Late in 1861 the promoters of the Lostwithiel and Fowey Railway proposed to also construct a line from the Cornwall Railway west of St Austell to St Dennis, where it would connect with the horse-drawn Newquay Railway. While the plans were being laid for this new line, which would provide a route for the china clay produced in the district to reach the harbours on the coast, the Cornwall Railway opened a station at Burngullow to tap into this traffic.
An Act of Parliament for the Newquay and Cornwall Junction Railway was obtained on 14 July 1864 but construction proved more difficult than expected due to the hardness of the ground, and funds were not forthcoming to enable the whole line to be built. The 3.5 miles from Burngullow to Nanpean was opened to goods traffic on 1 July 1869, it being built to the same broad gauge as the Cornwall Railway. The offices for the company were at Par and shared with the Lostwithiel and Fowey Railway.
In 1872 it was agreed to lease the line to the newly formed Cornwall Minerals Railway which would complete the connection to the Newquay Railway. It would also convert both this and the Par Tramway for steam engines, and connect these together and with quays at Fowey. The lease took effect from 1 June 1874 but the company never received everything that it had been promised and took legal action against the Cornwall Minerals Railway. The Newquay and Cornwall Junction Railway directors stopped meeting in 1885.

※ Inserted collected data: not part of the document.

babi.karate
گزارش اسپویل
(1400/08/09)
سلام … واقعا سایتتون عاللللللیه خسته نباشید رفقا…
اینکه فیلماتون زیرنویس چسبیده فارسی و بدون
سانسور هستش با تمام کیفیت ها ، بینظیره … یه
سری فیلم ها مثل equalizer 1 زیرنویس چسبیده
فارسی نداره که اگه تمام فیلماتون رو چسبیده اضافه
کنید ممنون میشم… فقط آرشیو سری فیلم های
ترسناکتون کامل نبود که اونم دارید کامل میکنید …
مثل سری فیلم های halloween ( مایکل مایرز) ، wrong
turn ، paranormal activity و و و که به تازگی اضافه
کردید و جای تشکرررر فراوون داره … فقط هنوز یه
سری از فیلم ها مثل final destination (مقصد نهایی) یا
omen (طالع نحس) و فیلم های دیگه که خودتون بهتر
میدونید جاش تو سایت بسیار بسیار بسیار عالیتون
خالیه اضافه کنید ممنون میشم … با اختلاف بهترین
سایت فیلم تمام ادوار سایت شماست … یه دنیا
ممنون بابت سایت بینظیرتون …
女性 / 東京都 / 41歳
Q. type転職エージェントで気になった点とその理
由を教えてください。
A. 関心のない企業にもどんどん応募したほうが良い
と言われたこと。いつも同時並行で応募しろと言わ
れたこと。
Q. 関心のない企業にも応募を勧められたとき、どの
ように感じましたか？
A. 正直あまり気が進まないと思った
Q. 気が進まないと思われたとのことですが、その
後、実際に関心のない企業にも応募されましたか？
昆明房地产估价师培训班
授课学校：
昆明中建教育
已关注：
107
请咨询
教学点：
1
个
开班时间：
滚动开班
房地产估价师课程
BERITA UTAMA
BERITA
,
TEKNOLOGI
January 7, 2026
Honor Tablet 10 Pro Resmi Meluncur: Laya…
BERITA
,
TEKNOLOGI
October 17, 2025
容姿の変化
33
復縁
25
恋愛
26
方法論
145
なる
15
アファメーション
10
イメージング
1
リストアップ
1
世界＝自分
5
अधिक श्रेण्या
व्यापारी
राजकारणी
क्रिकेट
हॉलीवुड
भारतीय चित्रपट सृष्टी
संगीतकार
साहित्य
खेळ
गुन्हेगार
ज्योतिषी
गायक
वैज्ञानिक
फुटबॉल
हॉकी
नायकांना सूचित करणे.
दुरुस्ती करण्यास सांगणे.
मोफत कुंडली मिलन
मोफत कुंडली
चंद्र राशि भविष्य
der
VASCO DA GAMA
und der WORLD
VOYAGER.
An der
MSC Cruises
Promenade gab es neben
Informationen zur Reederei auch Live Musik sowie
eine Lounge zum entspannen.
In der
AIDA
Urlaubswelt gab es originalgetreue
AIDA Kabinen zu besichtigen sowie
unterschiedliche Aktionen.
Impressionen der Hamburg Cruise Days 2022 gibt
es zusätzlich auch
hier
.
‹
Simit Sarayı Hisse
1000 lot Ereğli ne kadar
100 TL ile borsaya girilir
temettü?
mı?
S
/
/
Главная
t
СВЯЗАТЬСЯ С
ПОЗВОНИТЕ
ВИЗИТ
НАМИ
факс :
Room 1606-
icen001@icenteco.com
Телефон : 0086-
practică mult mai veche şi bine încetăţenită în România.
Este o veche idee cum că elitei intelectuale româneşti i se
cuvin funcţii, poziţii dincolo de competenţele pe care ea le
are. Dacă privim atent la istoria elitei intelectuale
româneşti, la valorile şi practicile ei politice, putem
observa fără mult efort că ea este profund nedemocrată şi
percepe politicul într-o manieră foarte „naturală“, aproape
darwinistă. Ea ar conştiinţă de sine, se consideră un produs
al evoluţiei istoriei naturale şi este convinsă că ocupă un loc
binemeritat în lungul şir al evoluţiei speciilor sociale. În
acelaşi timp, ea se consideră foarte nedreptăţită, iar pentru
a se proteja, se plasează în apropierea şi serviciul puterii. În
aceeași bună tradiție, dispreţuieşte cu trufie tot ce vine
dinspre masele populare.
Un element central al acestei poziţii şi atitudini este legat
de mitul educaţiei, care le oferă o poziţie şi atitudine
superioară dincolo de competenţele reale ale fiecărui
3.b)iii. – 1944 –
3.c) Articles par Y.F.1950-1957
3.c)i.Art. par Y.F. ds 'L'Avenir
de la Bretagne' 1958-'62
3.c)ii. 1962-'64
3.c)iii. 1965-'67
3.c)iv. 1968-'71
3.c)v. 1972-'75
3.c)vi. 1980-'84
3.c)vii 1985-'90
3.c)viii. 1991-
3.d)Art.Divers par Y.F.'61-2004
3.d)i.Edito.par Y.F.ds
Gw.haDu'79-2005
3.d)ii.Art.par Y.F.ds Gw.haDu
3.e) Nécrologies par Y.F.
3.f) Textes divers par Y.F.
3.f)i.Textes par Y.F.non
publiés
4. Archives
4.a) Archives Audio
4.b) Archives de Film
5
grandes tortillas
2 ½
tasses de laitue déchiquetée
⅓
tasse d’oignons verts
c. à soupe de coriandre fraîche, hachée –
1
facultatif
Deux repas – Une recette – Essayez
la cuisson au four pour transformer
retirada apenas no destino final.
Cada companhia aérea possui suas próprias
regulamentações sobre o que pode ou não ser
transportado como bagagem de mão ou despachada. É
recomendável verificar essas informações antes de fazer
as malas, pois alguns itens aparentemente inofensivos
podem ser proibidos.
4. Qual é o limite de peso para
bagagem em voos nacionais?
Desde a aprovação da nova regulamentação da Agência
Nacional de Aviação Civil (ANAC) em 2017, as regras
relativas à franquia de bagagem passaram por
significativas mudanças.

The Great Western Railway took over the operation of the Cornwall Minerals Railway from 1 October 1877 and was amalgamated with this company on 1 July 1896. In the meantime, the line had been converted to standard gauge along with all the other lines west of Exeter over the weekend of 21 May 1892, finally enabling through trains from Burngullow to St Dennis railway station.
The railway has only ever carried goods traffic. The line no longer extends to St Dennis, but the original line still carries china clay trains on their way to Fowey.